Het Uwv heeft verzocht om bevestiging van de aangevallen uitspraak.
4. Het oordeel van de Raad.
4.1.
De rechtbank heeft terecht geoordeeld dat het verzekeringsgeneeskundig onderzoek voldoende zorgvuldig is geweest en dat geen aanleiding bestaat voor twijfel aan de juistheid daarvan. Met juistheid heeft de rechtbank overwogen dat volgens vaste rechtspraak (uitspraak van 13 maart 2002, ECLI:NL:CRVB:2002:AE1875) het niet vereist is dat de verzekeringsarts bezwaar en beroep aanwezig is bij de hoorzitting. In dit geval beschikte de verzekeringsarts bezwaar en beroep over voldoende informatie, waaronder informatie van de behandelend sector, om tot een zorgvuldige beoordeling te komen. De verzekeringsarts bezwaar en beroep heeft geconcludeerd dat geen medische reden voor een urenbeperking bestaat. In voor appellante passend werk is er geen energetische of preventieve indicatie voor een urenbeperking. De diagnose Stickler syndroom is niet gesteld. De kyphose bij de Morbus Scheuermann is operatief gecorrigeerd met een spondylodese. Er bestaan aanvullende degeneratieve rugklachten. Hiermee is belanghebbende aangewezen op rugsparend werk, maar is een aanvullende urenbeperking niet geïndiceerd. Verder is er sprake van retinopathie rechteroog en een perceptiedoofheid. Voor deze oog-, oor- en rugklachten van appellante zijn beperkingen opgenomen in de FML. De verzekeringsarts bezwaar en beroep heeft voorts geconcludeerd dat uit de stukken van de behandelaars van appellante niet blijkt dat meer beperkingen gerechtvaardigd zijn. Appellante heeft niet aannemelijk gemaakt dat deze conclusies van de verzekeringsarts bezwaar en beroep onjuist zijn. Zij heeft geen medische stukken overgelegd die aanleiding geven voor twijfel aan het oordeel van de verzekeringsarts bezwaar en beroep.
4.2.
Met juistheid heeft de rechtbank geoordeeld dat een voldoende aantal functies aan de schatting ten grondslag is gelegd.
4.3.
Uit 4.1 en 4.2 volgt dat het hoger beroep niet slaagt. De aangevallen uitspraak moet worden bevestigd. Omdat het hoger beroep niet slaagt, is er geen ruimte voor veroordeling tot vergoeding van schade, zodat dit verzoek wordt afgewezen.

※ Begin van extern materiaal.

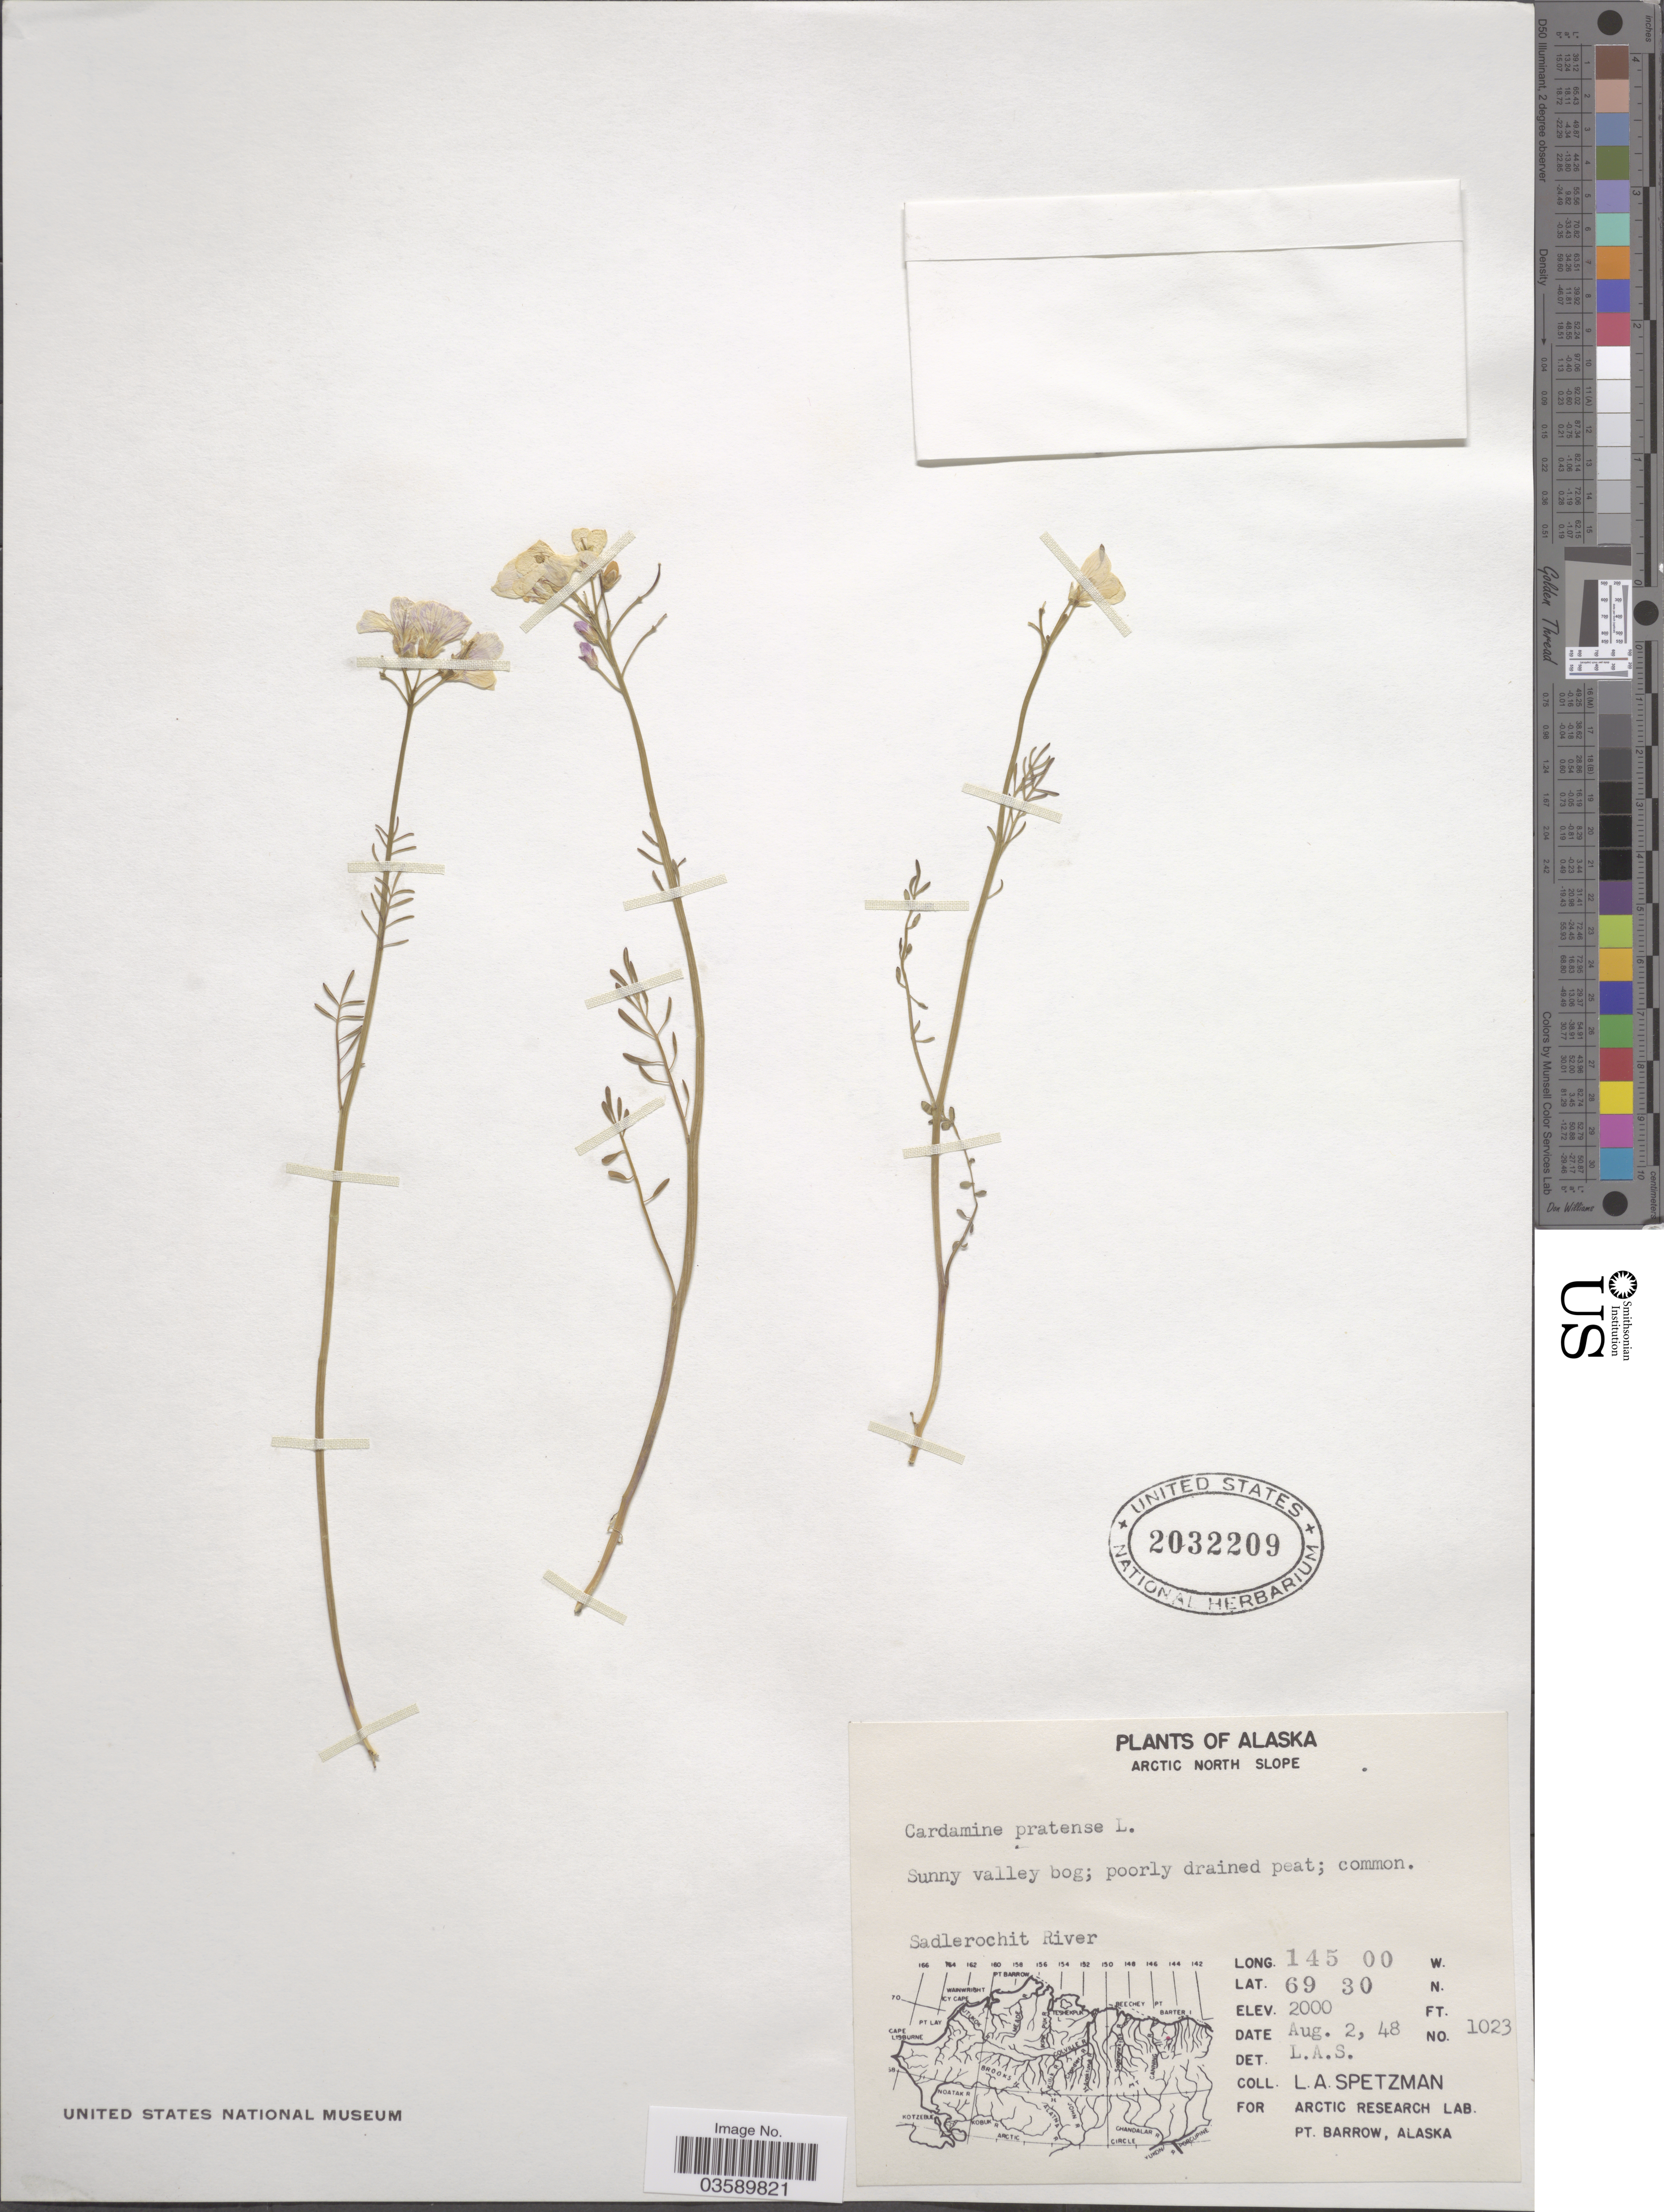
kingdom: Plantae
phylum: Tracheophyta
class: Magnoliopsida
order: Brassicales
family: Brassicaceae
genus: Cardamine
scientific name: Cardamine pratensis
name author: L.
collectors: L. Spetzman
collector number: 1023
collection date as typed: Transcribed d/m/y: 2/8/48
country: United States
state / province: Alaska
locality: Arctic North Slope. Sadlerochit River.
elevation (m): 610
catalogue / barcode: US 2032209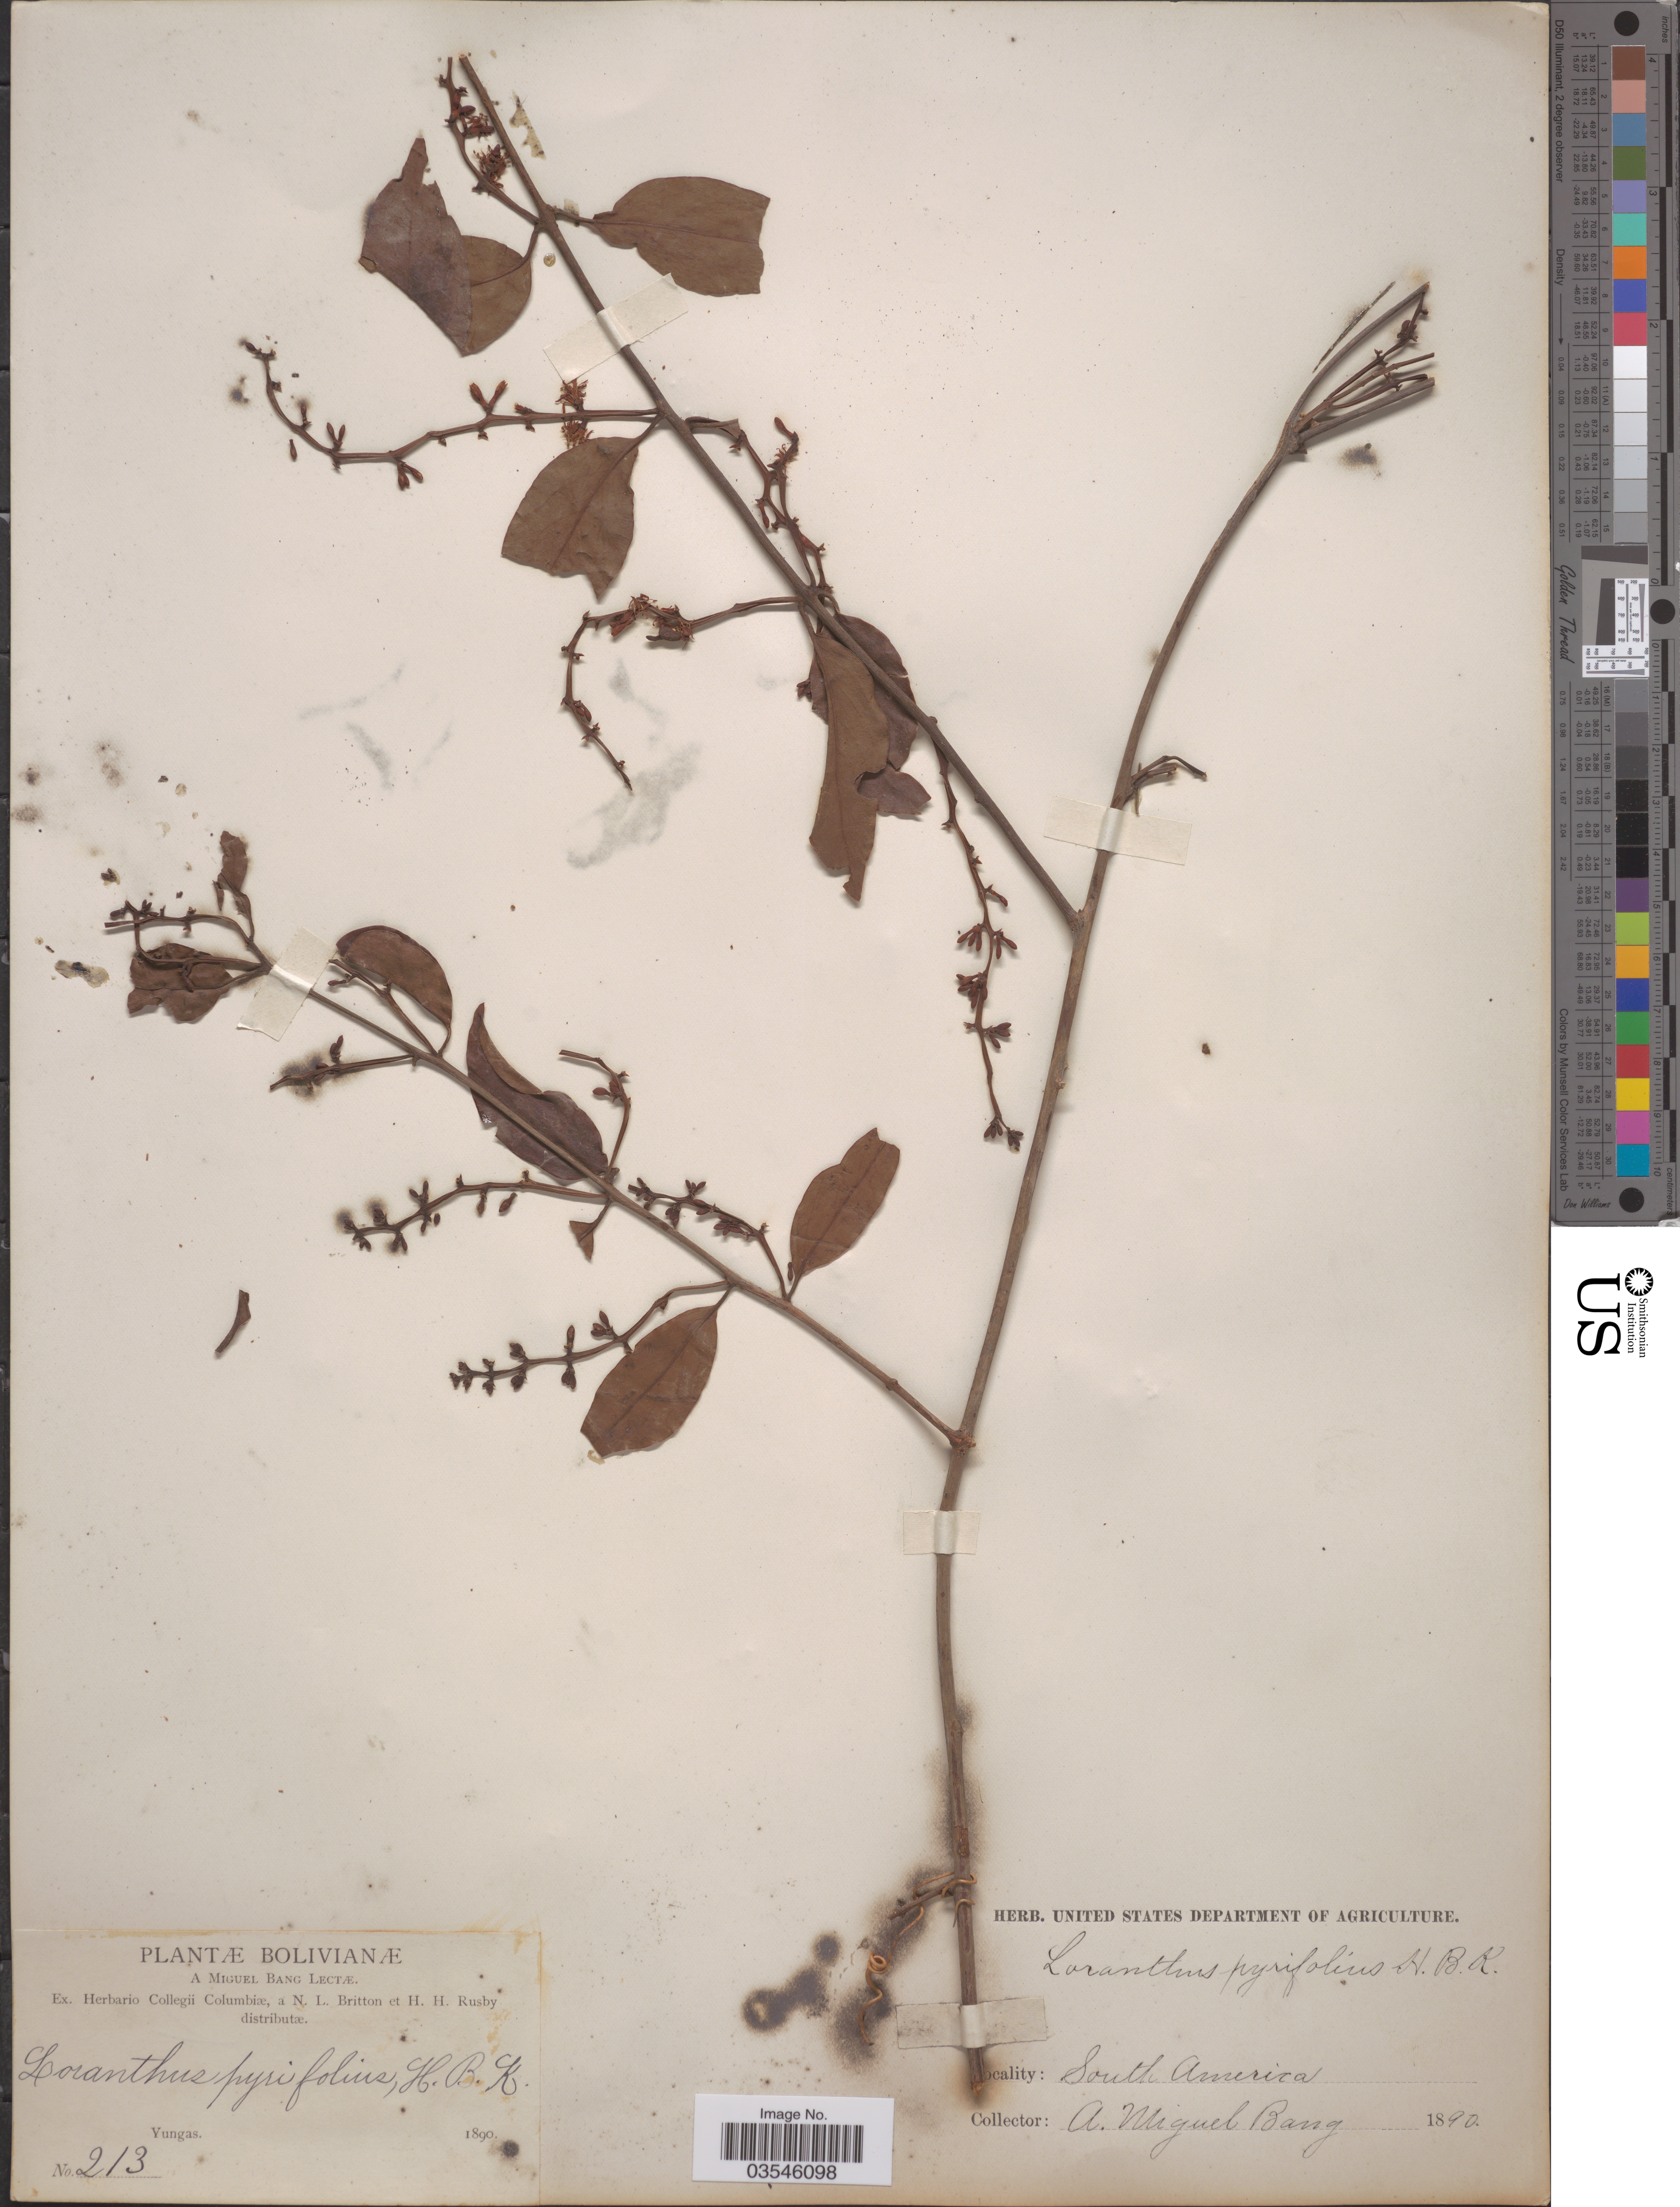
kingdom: Plantae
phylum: Tracheophyta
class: Magnoliopsida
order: Santalales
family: Loranthaceae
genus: Phthirusa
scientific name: Phthirusa theloneura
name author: Eichler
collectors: M. Bang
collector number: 213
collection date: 1890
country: Bolivia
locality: Yungas.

5. Voor een proceskostenveroordeling bestaat geen aanleiding.

BESLISSING

De Centrale Raad van Beroep
  • bevestigt de aangevallen uitspraak;
  • wijst het verzoek om veroordeling tot vergoeding van schade af.
Deze uitspraak is gedaan door Ch. van Voorst, in tegenwoordigheid van H.J. Dekker als griffier. De beslissing is uitgesproken in het openbaar op 14 augustus 2015.